[Camera settings data]
★ ★ ★ ★ ★

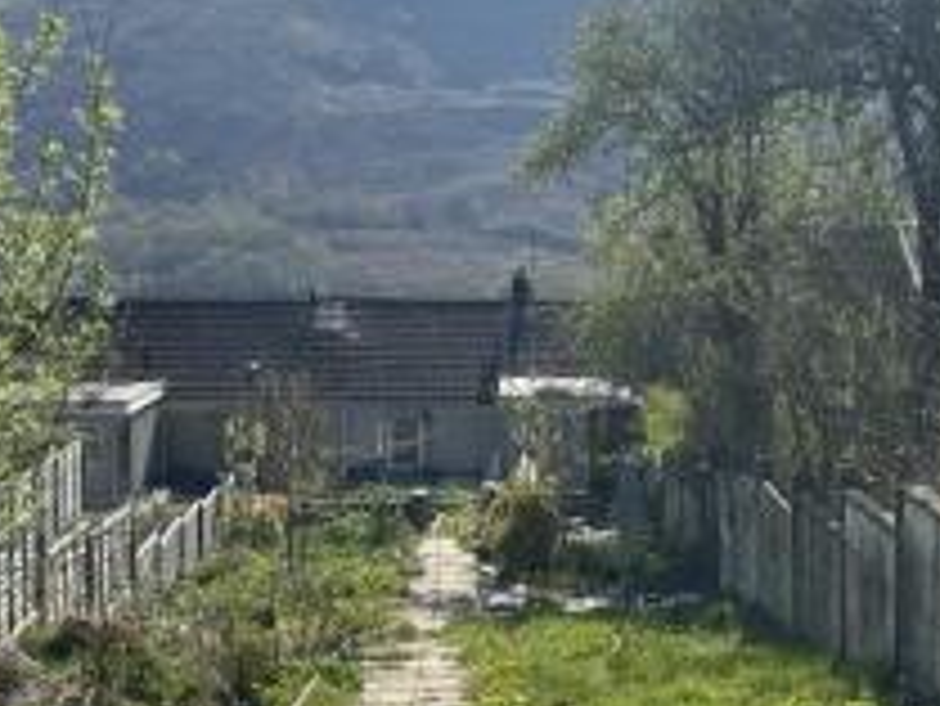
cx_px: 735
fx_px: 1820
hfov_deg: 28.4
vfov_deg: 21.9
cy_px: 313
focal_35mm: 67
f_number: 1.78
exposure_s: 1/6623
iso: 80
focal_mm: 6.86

★ ★ ★ ★ ★

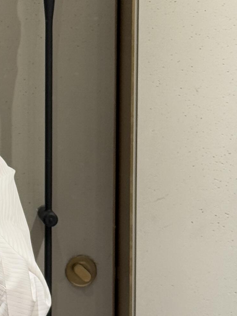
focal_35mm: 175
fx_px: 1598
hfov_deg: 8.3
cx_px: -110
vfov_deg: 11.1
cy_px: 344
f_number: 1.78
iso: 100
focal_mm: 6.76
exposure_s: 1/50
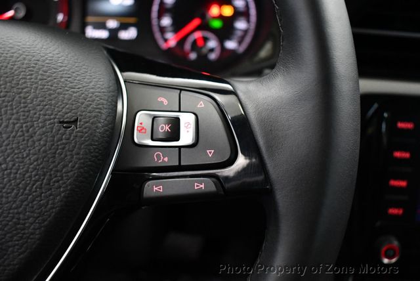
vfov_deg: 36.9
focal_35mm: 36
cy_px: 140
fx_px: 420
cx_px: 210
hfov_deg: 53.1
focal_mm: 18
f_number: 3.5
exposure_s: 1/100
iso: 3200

★ ★ ★ ★ ★

■ WHAT YOU SHOULD DO:
An exact copy of the lines above, from the one containing "fx_px: 1820" through the one containing "focal_mm: 6.86", is the whole of the answer.

■ EXERCISE OUTPUT:
fx_px: 1820
hfov_deg: 28.4
vfov_deg: 21.9
cy_px: 313
focal_35mm: 67
f_number: 1.78
exposure_s: 1/6623
iso: 80
focal_mm: 6.86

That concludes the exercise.